Supplied data:
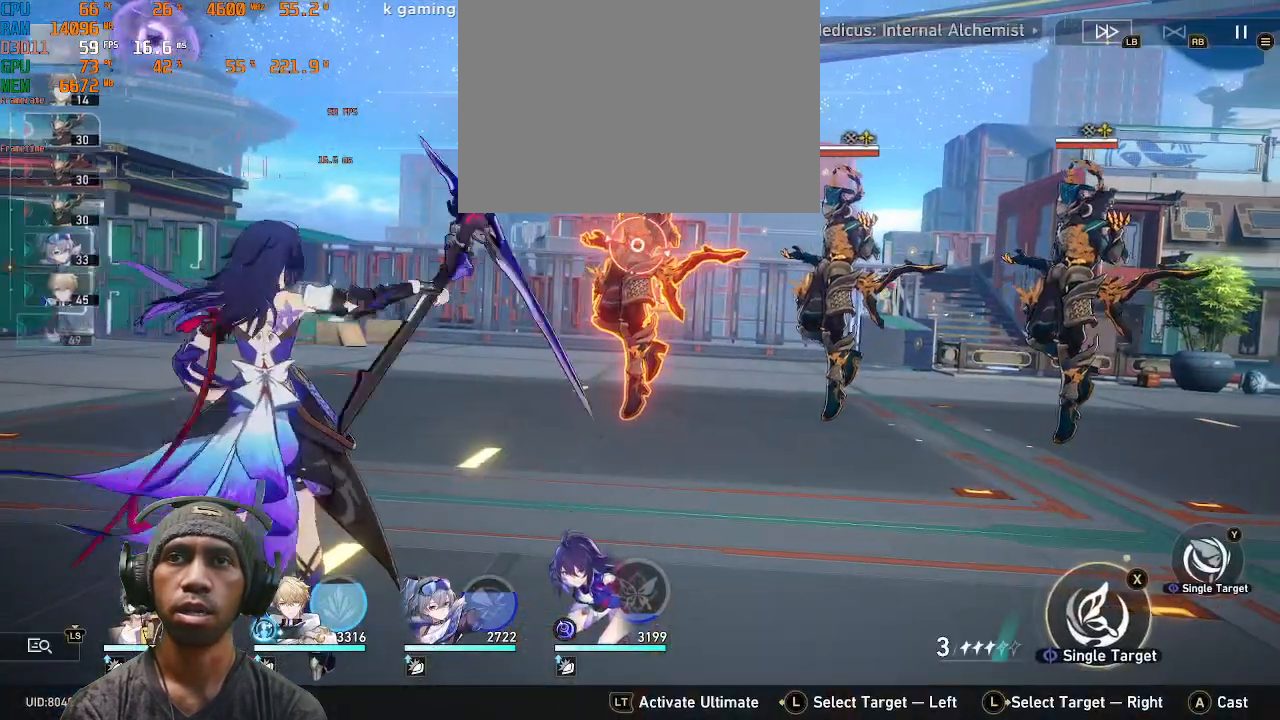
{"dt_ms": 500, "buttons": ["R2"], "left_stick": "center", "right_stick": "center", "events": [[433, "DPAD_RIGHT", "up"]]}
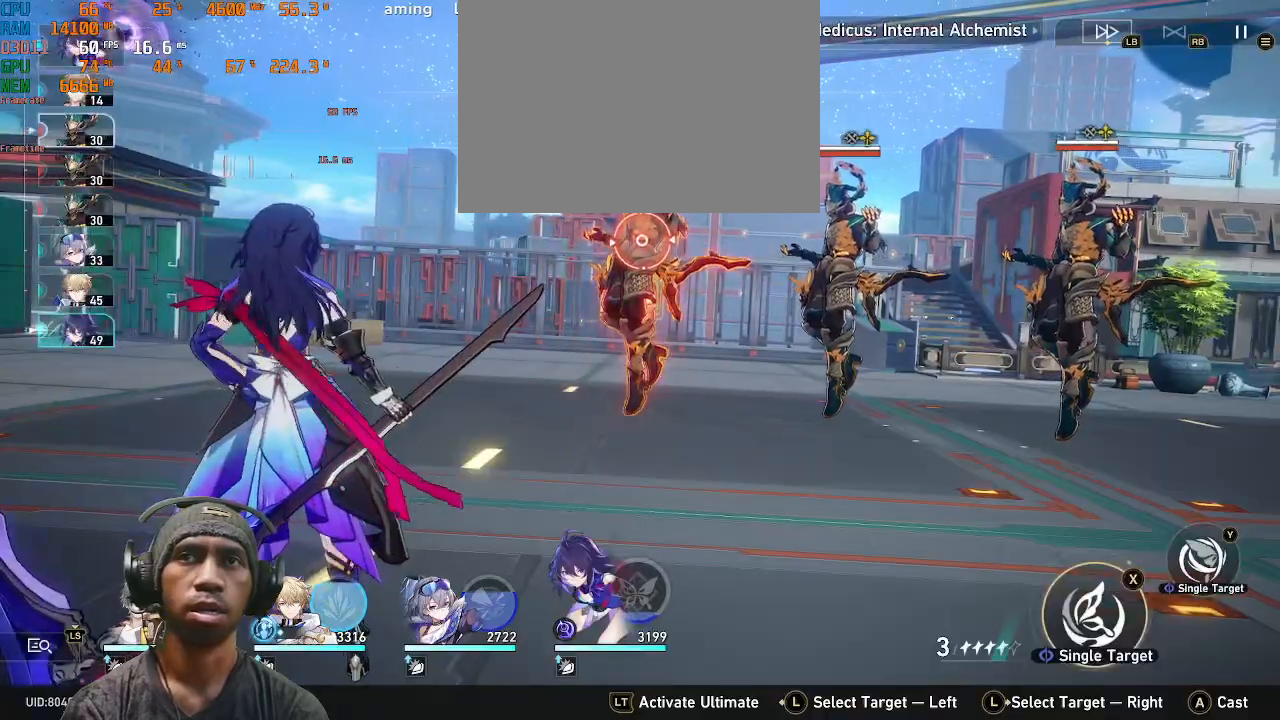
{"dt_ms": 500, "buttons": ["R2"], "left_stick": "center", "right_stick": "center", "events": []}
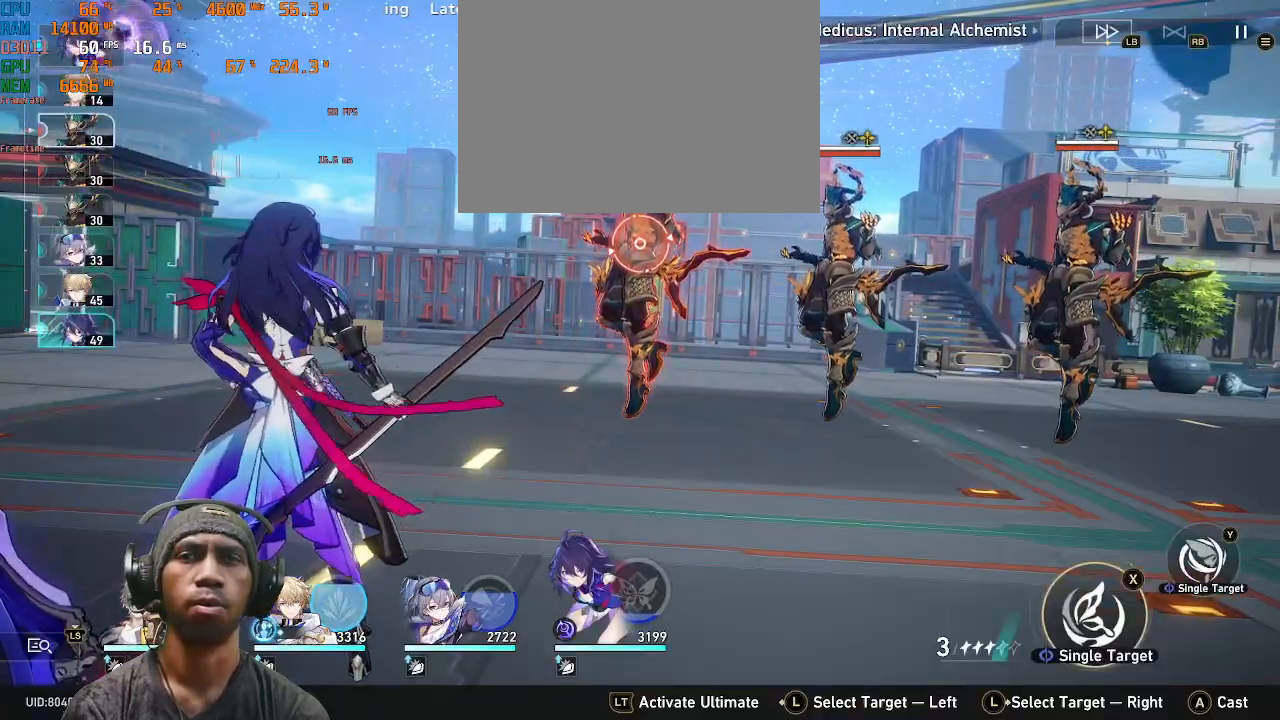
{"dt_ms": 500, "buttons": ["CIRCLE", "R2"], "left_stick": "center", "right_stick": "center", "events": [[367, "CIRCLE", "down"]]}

Directions:
Except for the pictures, give all the material above again verbatim.

Output of the task:
{"dt_ms": 500, "buttons": ["R2"], "left_stick": "center", "right_stick": "center", "events": [[433, "DPAD_RIGHT", "up"]]}
{"dt_ms": 500, "buttons": ["R2"], "left_stick": "center", "right_stick": "center", "events": []}
{"dt_ms": 500, "buttons": ["CIRCLE", "R2"], "left_stick": "center", "right_stick": "center", "events": [[367, "CIRCLE", "down"]]}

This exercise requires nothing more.